→ **TEXTO DE LEITURA**:
──────────
O Manual Diagnóstico e Estatístico de Transtornos Mentais, que passou a ser conhecido como DSM-5, classifica disforia de gênero como distúrbio mental. Assim, ele deixou de usar o termo transtorno de identidade de gênero e transgênero por não ser o termo médico correto, usando, portanto, disforia de gênero. No entanto, a transgeneridade é considerada um transtorno de identidade de gênero pela Classificação Estatística Internacional de Doenças e Problemas Relacionados com a Saúde, e, no Brasil, é essa classificação que garante às pessoas transgênero o direito à terapia hormonal, psicoterapia e à cirurgia de redesignação sexual.
O estudo usou o banco de dados de internação infantil nacional nos dois anos disponíveis mais recentes, 2016 e 2019. Ele incluiu 80% de todas as altas pediátricas nos Estados Unidos, totalizando mais de 3 milhões de pacientes em ambos os anos. Para identificar jovens transgêneros ou não-binários, procurou-se por pacientes diagnosticados com disforia de gênero ou qualquer outro rótulo que se referisse à condição. Essa categoria teve maior prevalência de tentativas de suicídio em comparação com aqueles sem disforia de gênero em 2016 (36% versus 5%) e 2019 (55% versus 4%). Da mesma forma, a prevalência de autoagressão foi maior em jovens hospitalizados com disforia de gênero em ambos os anos (13% versus 1% em 2016 e 15% versus 1% em 2019).
Olhando para ambos, jovens hospitalizados com disforia de gênero tiveram quatro a cinco vezes mais chances de praticar automutilação ou tentativas de suicídio em comparação com aqueles sem disforia de gênero. Em 2016, 41% dos jovens hospitalizados com disforia de gênero experimentaram tentativas de suicídio ou autoagressão em comparação com os outros 6%. Em 2019, subiu para 66% contra 5%.
Embora a proporção geral de jovens com disforia de gênero tenha permanecido baixa, aumentou significativamente de 2016 (0,16%) a 2019 (0,48%). Os autores dizem que isso provavelmente se deve ao aumento da compreensão e aceitação social de diversas identidades de gênero, bem como ao aumento do acesso a serviços médicos e de saúde mental de afirmação de gênero.
──────────
(Itens armazenados do conjunto de dados)
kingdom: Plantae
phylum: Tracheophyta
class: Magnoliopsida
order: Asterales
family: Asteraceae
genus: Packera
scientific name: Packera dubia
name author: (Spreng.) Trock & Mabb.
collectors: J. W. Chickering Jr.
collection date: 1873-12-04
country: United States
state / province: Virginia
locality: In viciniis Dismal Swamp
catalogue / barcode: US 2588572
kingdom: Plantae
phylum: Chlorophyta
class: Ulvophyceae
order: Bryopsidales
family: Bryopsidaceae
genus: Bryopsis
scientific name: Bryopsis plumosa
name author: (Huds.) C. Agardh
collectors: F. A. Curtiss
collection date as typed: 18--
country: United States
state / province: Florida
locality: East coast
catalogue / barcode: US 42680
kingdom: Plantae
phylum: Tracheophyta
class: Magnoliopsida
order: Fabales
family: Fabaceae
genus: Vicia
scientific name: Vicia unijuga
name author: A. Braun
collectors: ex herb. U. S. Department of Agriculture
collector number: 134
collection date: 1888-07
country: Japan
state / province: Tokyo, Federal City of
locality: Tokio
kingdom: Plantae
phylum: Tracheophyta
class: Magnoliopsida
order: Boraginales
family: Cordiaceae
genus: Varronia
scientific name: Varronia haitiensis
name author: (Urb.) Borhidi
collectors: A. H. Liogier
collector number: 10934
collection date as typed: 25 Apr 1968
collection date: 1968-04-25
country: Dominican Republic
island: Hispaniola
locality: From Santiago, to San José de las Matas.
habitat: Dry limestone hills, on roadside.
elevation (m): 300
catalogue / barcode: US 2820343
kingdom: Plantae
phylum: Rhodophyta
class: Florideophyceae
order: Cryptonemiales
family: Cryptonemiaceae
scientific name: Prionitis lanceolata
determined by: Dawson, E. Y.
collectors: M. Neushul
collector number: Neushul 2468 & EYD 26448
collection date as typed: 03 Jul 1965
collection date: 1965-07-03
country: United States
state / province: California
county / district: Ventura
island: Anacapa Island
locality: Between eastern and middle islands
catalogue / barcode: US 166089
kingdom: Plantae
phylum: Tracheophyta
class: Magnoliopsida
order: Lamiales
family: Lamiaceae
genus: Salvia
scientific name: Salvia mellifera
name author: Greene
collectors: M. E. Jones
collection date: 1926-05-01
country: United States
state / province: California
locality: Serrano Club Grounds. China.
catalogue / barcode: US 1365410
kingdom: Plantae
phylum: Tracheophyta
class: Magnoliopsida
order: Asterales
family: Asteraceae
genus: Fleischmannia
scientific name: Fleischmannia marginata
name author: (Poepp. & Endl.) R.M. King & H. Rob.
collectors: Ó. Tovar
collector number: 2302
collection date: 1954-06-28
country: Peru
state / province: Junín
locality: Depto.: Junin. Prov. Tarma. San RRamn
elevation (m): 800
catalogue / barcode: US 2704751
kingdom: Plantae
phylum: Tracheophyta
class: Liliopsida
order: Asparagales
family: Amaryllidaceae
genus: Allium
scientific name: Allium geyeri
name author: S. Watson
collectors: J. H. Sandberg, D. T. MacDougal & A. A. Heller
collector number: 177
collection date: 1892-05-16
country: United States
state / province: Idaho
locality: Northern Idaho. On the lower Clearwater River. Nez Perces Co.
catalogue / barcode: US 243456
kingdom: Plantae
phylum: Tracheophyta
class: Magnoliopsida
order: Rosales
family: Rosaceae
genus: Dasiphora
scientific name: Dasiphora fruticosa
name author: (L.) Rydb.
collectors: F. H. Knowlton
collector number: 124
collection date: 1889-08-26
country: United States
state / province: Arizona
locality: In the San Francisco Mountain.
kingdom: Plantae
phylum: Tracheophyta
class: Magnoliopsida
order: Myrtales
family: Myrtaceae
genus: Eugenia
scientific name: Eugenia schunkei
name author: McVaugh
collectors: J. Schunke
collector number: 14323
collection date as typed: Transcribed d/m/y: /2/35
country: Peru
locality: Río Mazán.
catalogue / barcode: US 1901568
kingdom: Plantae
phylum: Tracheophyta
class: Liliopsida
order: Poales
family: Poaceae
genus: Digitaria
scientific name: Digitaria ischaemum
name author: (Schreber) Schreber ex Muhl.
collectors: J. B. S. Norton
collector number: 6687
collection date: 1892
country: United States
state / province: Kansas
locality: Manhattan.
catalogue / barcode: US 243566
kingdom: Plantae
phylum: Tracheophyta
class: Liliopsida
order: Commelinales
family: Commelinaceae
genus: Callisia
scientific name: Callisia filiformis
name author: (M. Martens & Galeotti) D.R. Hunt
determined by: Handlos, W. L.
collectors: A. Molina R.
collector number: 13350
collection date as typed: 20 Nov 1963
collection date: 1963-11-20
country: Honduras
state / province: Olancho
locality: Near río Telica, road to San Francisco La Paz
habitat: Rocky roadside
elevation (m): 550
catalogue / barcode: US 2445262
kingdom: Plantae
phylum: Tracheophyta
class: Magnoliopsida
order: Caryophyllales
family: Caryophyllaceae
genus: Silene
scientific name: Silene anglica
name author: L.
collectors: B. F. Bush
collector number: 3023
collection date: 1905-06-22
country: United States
──────────
→ **TAREFA**: Reescreva o trecho do texto sobre disforia de gênero que começa com "Embora a proporção" e termina com "afirmação de gênero.", trocando "baixa" por "reduzida". As entradas não têm relação com o texto.

→ **RESPOSTA**:
Embora a proporção geral de jovens com disforia de gênero tenha permanecido reduzida, aumentou significativamente de 2016 (0,16%) a 2019 (0,48%). Os autores dizem que isso provavelmente se deve ao aumento da compreensão e aceitação social de diversas identidades de gênero, bem como ao aumento do acesso a serviços médicos e de saúde mental de afirmação de gênero.